▶ _Problem requirements_
Narrow the data below down to the lines containing "combattants".

[[ Listed records, beginning ]]

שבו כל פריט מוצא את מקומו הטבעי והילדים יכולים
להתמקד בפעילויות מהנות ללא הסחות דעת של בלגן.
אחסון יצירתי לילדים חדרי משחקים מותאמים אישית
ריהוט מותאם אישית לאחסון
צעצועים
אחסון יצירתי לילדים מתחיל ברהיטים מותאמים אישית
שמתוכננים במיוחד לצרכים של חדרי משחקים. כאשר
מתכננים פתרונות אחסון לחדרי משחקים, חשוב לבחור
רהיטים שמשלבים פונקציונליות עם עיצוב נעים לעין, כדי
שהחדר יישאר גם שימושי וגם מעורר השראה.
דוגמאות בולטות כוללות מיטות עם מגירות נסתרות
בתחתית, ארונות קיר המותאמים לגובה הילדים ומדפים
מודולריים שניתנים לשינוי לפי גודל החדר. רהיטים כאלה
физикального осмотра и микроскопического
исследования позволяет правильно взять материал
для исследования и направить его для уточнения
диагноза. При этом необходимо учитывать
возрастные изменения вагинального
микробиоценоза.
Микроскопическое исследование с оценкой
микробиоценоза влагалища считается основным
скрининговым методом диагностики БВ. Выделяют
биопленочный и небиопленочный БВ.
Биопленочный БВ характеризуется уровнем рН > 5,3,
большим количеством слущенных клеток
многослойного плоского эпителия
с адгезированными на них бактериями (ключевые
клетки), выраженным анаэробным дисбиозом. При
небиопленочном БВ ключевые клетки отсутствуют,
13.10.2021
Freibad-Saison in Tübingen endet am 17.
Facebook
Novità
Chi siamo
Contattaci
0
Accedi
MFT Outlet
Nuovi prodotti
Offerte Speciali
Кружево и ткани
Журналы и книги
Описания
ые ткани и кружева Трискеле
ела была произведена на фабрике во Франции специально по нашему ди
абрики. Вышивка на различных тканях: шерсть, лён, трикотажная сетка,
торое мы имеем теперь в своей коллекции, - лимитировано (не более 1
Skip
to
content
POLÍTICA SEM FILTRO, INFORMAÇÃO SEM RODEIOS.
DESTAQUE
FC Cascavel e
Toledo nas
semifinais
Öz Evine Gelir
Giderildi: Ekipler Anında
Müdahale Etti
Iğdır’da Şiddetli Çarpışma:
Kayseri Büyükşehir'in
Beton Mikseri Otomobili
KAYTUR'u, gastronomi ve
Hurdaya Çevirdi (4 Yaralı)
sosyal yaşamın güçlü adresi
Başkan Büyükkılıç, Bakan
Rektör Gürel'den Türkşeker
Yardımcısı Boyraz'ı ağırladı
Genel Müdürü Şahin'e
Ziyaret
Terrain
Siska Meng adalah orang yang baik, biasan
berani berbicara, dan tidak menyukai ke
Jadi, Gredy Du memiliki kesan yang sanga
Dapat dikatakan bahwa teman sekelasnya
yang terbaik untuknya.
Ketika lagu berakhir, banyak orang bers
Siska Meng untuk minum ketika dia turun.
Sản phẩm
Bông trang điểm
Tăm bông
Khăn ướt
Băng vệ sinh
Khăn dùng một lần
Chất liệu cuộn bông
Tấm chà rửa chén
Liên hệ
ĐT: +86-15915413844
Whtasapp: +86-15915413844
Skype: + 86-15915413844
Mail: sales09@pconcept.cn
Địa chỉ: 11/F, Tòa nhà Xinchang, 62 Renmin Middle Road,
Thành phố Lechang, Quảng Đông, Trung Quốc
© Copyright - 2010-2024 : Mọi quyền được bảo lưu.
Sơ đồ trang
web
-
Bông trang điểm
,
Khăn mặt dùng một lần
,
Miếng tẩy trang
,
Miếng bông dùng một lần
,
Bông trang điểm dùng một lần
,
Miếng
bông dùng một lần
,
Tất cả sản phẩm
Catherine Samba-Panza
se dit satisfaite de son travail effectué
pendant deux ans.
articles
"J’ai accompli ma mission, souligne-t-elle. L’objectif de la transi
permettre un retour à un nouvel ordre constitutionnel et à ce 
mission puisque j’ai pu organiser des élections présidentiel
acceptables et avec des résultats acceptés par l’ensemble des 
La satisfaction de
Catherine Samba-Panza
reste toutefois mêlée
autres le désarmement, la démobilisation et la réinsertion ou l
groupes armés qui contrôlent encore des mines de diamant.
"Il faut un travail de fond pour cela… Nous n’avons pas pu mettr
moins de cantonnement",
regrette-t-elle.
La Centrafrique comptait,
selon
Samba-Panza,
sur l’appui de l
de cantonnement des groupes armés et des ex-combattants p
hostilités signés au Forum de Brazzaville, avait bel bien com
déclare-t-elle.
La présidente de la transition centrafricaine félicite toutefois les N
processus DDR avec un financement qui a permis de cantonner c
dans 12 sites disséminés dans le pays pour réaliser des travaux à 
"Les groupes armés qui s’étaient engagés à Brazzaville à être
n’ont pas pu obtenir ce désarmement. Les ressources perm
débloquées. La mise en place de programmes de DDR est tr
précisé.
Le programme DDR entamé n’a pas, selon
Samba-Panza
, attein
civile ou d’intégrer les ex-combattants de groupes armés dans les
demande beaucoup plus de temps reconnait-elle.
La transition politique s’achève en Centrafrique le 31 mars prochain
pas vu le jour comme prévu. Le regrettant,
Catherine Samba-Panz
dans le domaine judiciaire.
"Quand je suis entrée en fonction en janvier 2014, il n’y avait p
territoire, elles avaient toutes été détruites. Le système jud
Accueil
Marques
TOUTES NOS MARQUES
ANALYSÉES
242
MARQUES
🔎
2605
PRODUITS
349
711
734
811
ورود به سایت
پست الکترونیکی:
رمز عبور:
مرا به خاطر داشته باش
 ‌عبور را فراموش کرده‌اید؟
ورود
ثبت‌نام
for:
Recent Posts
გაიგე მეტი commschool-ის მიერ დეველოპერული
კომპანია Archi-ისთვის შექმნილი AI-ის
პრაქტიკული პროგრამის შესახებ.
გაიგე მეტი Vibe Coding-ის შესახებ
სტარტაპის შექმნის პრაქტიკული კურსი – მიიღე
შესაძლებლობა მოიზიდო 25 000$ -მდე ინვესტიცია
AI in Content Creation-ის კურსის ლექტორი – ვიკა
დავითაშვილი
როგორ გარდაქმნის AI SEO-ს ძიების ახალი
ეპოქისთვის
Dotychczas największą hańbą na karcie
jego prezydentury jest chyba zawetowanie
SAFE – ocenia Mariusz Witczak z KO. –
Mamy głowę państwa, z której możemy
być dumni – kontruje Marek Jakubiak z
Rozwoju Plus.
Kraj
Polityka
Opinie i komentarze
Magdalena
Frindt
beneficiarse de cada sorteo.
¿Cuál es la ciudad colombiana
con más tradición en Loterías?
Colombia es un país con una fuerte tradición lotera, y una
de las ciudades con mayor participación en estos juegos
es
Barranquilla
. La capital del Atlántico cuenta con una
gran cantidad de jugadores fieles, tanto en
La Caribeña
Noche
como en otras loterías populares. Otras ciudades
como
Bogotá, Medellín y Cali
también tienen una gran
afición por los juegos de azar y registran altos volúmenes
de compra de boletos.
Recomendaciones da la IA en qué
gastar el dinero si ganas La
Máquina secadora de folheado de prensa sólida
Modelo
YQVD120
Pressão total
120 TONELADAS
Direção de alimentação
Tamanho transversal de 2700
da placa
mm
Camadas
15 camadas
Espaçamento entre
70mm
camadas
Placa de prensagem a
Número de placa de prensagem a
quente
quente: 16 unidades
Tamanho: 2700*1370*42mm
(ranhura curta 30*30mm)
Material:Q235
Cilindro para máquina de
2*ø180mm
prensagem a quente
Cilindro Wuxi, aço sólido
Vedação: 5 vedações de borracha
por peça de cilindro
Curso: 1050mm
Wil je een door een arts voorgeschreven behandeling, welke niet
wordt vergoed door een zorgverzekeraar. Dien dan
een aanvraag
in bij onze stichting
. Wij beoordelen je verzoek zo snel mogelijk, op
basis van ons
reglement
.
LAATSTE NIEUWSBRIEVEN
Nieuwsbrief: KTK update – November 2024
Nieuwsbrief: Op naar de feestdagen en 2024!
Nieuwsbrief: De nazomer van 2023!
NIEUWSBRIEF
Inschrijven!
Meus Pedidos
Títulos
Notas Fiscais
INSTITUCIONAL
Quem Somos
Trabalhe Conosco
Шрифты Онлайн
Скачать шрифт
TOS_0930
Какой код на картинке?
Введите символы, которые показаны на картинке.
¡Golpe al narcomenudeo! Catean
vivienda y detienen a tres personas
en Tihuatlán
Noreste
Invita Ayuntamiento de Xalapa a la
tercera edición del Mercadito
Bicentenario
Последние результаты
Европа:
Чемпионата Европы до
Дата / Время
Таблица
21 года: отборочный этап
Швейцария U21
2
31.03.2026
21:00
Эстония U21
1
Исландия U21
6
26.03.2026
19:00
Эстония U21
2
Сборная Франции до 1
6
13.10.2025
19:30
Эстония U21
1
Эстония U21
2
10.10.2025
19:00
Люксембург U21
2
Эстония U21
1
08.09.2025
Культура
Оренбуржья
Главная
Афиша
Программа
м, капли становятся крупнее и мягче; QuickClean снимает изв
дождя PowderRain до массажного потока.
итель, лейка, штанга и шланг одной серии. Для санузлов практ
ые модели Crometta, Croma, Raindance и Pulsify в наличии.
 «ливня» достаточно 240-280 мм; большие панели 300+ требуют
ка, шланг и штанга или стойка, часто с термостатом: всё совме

[[ Listed records, end ]]

▶ _Written solution_
de cantonnement des groupes armés et des ex-combattants p
civile ou d’intégrer les ex-combattants de groupes armés dans les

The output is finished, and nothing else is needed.